La domanda di Remigio era presente e urgente già un secolo fa, agli inizi di quella nuova corrente psicologica che utilizzava l’analisi. Freud e Jung concepivano la religione, uno come malattia e l’altro come vantaggio psichico. Le loro concezioni erano implicite nella loro visione del mondo e avevano influito sui loro due metodi di esercitare la psicoterapia.

Ricordiamo una realtà basilare: non si può scindere la professione dello psicologo dalla sua personalità. Il colloquio intenzionale (come usa definire in America l’incontro psicologico) è fondamentalmente e semplicemente un “colloquio”: ossia l’incontro di due persone e non quello tra una persona e un tecnico, che abbia una personalità evanescente o celata dietro la nobile maschera della professione. Non ci si avvicina a uno psicologo, come si va dal meccanico a portare l’auto in panne.

La fede dello psicologo è una componente essenziale della sua personalità: il motore che alimenta sia la sua vita che la sua professione. Uno psicologo credente non può sfuggire dalla sua fede senza cadere nell’incongruenza.

Quale influsso gioca la fede durante un colloquio intenzionale?

1°- Nello psicologo. Egli abbraccia la professione con la convinzione non soltanto di guadagnarsi da vivere e di realizzare un compito sociale, ma anche di portare la salvezza di Dio, nel collaborare alla salute psichica della persona, con cui è in dialogo. In coscienza, grazie alla propria convinzione basata sulla fede, sa che non deve confondere la tecnica psicologica con la “tecnica” dell’evangelizzazione o del colloquio spirituale. Perciò rispetta le convinzioni religiose o atee di ogni persona, evitando comunque di contribuire nel confermare le eventuali idee distorte dei clienti in qualsiasi settore della loro vita si manifestino, entrando tuttavia discretamente in ogni settore che il cliente spontaneamente gli apre, fosse anche quello religioso e di fede.

2°- Nel cliente.
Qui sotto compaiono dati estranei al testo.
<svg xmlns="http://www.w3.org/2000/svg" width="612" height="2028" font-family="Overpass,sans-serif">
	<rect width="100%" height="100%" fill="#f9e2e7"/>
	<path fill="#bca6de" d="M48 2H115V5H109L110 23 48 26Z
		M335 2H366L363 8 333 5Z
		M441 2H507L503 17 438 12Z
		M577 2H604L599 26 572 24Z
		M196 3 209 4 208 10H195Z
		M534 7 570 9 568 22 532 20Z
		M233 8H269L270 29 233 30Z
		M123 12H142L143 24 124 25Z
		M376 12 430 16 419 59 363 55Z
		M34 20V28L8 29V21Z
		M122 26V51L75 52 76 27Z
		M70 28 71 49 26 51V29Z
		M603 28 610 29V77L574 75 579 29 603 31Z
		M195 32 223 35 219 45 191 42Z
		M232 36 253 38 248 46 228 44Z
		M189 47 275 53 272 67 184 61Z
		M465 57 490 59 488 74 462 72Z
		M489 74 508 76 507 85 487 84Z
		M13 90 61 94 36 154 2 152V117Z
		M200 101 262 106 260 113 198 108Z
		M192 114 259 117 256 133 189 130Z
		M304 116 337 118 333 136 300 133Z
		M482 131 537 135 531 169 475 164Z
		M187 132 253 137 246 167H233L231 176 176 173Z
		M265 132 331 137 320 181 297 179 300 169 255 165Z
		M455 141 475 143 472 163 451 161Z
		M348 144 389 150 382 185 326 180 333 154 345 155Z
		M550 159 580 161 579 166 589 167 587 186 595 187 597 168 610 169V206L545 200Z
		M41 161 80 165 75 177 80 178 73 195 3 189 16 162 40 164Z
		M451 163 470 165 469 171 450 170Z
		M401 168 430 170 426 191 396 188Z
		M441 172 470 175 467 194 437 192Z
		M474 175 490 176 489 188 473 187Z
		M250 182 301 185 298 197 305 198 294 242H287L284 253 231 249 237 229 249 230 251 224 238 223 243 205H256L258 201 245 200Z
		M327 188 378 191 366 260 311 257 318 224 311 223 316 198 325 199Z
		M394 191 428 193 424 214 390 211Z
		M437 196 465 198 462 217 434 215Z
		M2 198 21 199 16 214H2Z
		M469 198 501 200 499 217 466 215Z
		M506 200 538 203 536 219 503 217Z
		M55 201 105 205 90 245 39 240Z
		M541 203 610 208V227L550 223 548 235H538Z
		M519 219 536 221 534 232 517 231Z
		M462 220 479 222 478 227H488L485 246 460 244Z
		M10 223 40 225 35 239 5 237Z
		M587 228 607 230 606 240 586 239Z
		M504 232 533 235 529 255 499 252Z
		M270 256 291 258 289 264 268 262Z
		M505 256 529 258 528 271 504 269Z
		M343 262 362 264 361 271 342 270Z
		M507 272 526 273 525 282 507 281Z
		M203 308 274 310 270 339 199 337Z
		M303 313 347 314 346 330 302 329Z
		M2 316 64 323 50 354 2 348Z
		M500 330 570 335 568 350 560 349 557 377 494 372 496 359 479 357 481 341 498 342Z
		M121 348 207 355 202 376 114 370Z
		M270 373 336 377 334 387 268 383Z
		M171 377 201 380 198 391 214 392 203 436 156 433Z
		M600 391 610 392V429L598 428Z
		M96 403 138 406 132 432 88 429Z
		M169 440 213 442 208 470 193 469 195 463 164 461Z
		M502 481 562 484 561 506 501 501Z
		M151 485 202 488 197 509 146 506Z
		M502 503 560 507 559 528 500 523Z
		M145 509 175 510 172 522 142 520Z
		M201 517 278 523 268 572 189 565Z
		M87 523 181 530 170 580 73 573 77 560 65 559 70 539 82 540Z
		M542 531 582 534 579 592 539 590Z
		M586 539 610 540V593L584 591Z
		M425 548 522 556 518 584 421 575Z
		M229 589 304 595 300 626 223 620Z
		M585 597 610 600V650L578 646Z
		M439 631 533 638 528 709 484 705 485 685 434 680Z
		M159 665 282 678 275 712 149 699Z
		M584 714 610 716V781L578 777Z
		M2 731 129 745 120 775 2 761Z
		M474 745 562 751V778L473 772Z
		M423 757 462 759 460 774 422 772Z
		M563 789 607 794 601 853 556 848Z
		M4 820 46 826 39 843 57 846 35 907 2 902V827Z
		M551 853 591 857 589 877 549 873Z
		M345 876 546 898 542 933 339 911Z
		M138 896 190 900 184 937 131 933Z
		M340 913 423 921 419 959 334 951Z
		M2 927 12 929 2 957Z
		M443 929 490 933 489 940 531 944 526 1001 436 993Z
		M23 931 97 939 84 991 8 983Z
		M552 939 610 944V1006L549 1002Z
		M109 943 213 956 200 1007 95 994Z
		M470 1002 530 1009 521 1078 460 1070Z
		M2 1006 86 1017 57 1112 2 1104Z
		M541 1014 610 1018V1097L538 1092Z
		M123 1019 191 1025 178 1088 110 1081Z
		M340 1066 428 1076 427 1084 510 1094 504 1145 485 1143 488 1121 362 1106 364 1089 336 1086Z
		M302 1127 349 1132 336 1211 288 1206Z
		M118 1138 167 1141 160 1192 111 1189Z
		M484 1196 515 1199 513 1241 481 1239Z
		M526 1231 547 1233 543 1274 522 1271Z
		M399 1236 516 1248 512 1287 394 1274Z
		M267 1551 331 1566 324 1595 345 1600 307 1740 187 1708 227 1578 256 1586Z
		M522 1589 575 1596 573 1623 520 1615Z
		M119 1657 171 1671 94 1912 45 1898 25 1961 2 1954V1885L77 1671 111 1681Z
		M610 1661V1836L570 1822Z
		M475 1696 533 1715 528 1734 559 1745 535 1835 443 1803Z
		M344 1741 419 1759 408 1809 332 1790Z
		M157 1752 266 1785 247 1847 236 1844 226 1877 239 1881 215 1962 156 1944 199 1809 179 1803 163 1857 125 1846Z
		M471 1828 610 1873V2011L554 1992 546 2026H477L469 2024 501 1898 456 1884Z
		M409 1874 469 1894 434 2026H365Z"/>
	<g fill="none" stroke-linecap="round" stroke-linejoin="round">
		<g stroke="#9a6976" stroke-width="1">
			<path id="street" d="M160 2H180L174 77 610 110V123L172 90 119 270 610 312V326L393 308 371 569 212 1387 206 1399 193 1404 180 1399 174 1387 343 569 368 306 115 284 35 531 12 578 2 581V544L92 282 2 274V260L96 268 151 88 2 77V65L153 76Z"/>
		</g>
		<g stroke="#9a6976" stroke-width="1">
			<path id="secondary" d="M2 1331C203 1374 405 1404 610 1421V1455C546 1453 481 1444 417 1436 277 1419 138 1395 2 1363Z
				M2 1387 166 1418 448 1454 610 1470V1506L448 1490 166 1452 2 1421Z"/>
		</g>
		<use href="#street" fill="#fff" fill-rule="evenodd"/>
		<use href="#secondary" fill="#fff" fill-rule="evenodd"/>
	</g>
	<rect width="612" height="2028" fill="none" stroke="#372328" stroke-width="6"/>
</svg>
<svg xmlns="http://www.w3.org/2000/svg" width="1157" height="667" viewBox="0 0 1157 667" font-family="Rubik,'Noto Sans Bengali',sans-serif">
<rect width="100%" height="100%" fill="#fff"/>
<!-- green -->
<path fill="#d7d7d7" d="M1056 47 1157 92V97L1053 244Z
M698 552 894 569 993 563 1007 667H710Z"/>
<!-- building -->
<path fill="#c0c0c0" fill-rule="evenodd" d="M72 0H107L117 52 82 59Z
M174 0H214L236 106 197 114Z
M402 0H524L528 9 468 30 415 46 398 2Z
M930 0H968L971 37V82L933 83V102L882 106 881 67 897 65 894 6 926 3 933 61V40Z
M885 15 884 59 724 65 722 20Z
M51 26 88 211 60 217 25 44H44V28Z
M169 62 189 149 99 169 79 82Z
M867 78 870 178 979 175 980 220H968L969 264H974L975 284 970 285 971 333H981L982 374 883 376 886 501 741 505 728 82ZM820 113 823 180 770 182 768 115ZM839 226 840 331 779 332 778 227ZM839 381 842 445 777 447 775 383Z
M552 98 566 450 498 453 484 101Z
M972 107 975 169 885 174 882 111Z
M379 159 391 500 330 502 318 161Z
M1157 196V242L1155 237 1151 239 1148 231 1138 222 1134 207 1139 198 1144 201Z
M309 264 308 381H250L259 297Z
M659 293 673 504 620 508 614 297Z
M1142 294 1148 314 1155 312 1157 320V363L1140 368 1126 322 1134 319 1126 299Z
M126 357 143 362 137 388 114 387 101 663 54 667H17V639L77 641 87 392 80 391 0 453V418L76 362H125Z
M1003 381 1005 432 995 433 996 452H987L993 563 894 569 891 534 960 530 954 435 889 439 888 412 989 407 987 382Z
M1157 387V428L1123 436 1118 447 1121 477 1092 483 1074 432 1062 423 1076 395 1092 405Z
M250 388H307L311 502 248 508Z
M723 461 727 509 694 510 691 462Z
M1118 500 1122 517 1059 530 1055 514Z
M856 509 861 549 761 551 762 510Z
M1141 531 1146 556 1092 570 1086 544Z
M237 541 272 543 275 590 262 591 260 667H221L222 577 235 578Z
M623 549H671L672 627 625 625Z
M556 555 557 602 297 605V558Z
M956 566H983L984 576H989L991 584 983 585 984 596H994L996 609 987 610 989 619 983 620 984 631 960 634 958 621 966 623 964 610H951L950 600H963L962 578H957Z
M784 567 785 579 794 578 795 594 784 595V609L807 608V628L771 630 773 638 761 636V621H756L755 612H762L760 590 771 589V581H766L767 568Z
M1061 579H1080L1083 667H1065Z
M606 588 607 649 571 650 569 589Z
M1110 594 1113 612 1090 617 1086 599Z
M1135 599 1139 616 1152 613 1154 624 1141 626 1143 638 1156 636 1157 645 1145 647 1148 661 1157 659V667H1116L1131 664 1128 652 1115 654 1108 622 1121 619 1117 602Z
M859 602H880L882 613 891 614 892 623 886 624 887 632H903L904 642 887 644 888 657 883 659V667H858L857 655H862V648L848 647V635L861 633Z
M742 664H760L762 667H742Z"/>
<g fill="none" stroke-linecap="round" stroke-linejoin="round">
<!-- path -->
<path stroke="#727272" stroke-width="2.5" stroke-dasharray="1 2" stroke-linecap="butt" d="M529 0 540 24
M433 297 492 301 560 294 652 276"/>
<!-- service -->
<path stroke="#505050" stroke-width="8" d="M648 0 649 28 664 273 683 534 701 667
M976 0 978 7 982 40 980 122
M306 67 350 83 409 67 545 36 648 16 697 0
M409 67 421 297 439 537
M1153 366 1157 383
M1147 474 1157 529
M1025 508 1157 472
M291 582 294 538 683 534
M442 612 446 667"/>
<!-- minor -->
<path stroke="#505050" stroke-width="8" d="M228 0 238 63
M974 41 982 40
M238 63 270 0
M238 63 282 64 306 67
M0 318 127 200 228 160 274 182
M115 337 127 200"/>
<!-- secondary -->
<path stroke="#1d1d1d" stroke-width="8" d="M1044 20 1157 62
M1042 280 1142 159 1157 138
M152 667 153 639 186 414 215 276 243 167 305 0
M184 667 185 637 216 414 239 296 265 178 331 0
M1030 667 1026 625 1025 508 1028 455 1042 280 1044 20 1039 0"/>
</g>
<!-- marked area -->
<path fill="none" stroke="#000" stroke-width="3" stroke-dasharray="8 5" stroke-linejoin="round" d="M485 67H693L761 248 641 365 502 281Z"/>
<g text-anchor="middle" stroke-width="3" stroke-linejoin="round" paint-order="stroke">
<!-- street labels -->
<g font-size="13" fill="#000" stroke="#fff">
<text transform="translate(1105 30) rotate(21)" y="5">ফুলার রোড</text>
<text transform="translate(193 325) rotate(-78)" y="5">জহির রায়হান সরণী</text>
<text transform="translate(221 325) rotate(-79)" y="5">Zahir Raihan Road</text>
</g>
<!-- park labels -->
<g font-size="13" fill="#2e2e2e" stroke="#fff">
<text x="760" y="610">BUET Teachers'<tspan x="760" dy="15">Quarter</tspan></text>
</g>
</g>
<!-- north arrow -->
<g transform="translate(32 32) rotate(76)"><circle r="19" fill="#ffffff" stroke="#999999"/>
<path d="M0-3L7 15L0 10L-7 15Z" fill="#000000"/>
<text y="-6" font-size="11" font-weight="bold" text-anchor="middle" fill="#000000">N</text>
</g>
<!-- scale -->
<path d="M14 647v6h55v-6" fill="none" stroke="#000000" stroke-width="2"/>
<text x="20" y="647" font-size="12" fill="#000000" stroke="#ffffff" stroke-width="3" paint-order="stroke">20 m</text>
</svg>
Allo psicologo si presentano persone che si dichiarano atee, o indifferenti, o credenti. Qualunque sia il disagio o il problema che porta la persona dallo psicologo, la fiducia nel professionista è fattore necessario di ogni colloquio serio e riuscito. Orbene, la fiducia è una modulazione della fede. Evidentemente se la fede del cliente è in sintonia con quella dello psicologo credente, il colloquio potrebbe utilizzare una marcia in più. Purché sia nel cliente che nello psicologo si tratti di fede autentica in Gesù e nella sua parola, che risana e rasserena.